How to Effectively Write Reports as a Security Officer
Security reports are referenced for several reasons and potentially by several people. Your supervisor might want a rundown of the events you encountered the night before, clients may want to know about incidents that affected their businesses, and law enforcement may need your report to help with an investigation. It’s vital that your report is well-written so all the facts are covered and there is no confusion that renders it useless.
The basic rules of report writing set the foundation for an effective report. Always write in first-person, organize your information in a chronological manner and aim to answer the five Ws and one H: who, what, when, where, why and how. Specificity is vital. If you are a mall security guard, for instance, and someone fell in the food court, jotting down the person’s name doesn’t satisfy the “who” question. It’s not specific enough. Instead, write down the person’s name, gender and physical description. Karen Hess, author of “Introduction to Private Security,” warns against writing down information that might be subjective. For instance, state a person’s age rather than write they look young or old.

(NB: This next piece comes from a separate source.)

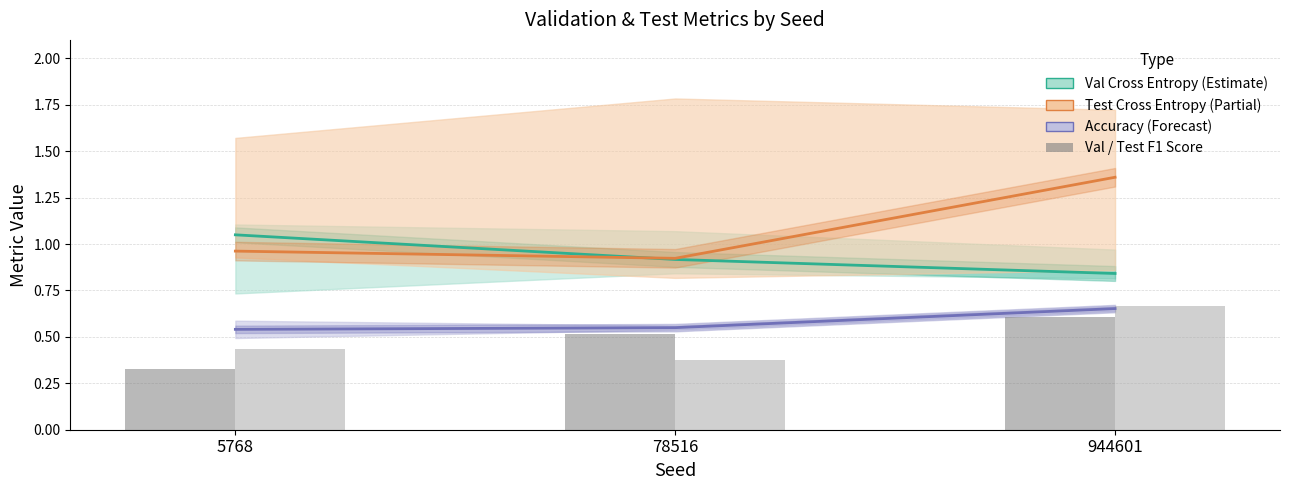

True or false: Test F1 Score has a value of 0.6 at 78516.

False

Bring a notepad and pen with you wherever you go. When filling out a report, whether it’s a daily report summarizing the activities that occurred during your shift or an incident report, it’s impossible to remember all the details and situations you encountered. Note any observations you make and actions you take. Think of your notepad as a mini, informal report that includes the same details as your formal report. Feel free to use abbreviations and informal descriptions in your notes, as long as you understand them.
Always take a concise approach to your reports. Cut out useless information and long-winded sentences. Choose strong verbs and adjectives. Consider this sentence: “A male customer explained that he had chest pains.” You can shorten the sentence by replacing “Explained that he had” with “Complained of.” You get to the point quickly and convey the same message.
Keep to the facts and the facts only. Your report should contain no opinions or inferences. Opinions are easy enough to keep out, but inferences are a bit sneakier. For example, suppose two stores reported a theft. The suspect in both cases wore a hat and red shirt. It’s logical to assume that the same person may have robbed both stores, but that’s an inference, not a fact. The fact is the suspect in both incidents wore a hat and red shirt, nothing more.
Whether your reports sit in a file for all of eternity or they’re referenced by a magistrate for a criminal case, they need to exude professionalism. If you write your reports by hand, take your time and make sure your words are legible. Stay away from abbreviations — except the most common, such as “Mr.” and “Mrs.” — and text speak. Use proper punctuation and capitalization, and double-check everything you write for spelling and grammar mistakes.